In trading there is a mistake that unites all traders from beginners to more experienced ones.
Trading is an activity that requires a very high dose of control: from emotional control to the actual control of risk and operations. However, there is a mistake that all traders have in common, from beginners to professionals, a mistake that the latter know how to master with greater dexterity but which in any case is a mistake that they still make. We are talking about "lack of patience" a factor that we could operationally identify as the "timing" error of entering or exiting a trade.
Unfortunately this is one of the most difficult aspects to take care of as it is the result of a lot of experience but above all of a really important work on oneself. Before the technical aspect affects the psychological aspect and we will see in this article why this mistake is often made and how to avoid making timing errors in operations.
The lack of patience in amateur traders
The amateur trader is a trader who is entering the world of direct operations on the financial markets, therefore his preparation focuses on the technical aspect, on the study of technical analysis, fundamental analysis and on the construction of his own operating method. In this sense, we therefore focus on a purely scientific method, free from psychology and the construction of a correct mental setup which is instead a fundamental aspect of the professional trader. In essence, the neophyte trader tries to understand how the market can move and how he could exploit the directionality of a market to his advantage, initially simulating the operation and then bringing it into "real" mode by operating directly with own capital.
This is the work of comparing "demo" operation and "real" operation and the first problems can be seen. Usually the amateur trader approaches real trading after the demonstration period where he was almost magically able to bring his capital into profit without many problems, while now, with his own capital, he is unable to replicate that operation which seemed so efficient. The most common mistake in this regard is lack of patience. The trader in question has a certain "hurry" in replicating what was done in the demo and therefore will lead him to carry out operations with an advance timing compared to what resulted in the demo.

━━━━━━

Aim of the exercise :: Translate this sentence from the trading article into Spanish: "The most common mistake in this regard is lack of patience." Work only from the trading article; the material after it plays no part.

Input data ::
━━━━━━

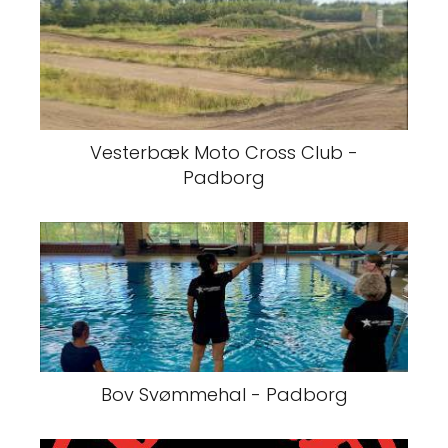
Vesterbæk Moto Cross Club -
Padborg
Bov Svømmehal - Padborg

━━━━━━

Response for this exercise :: El error más común en este sentido es la falta de paciencia.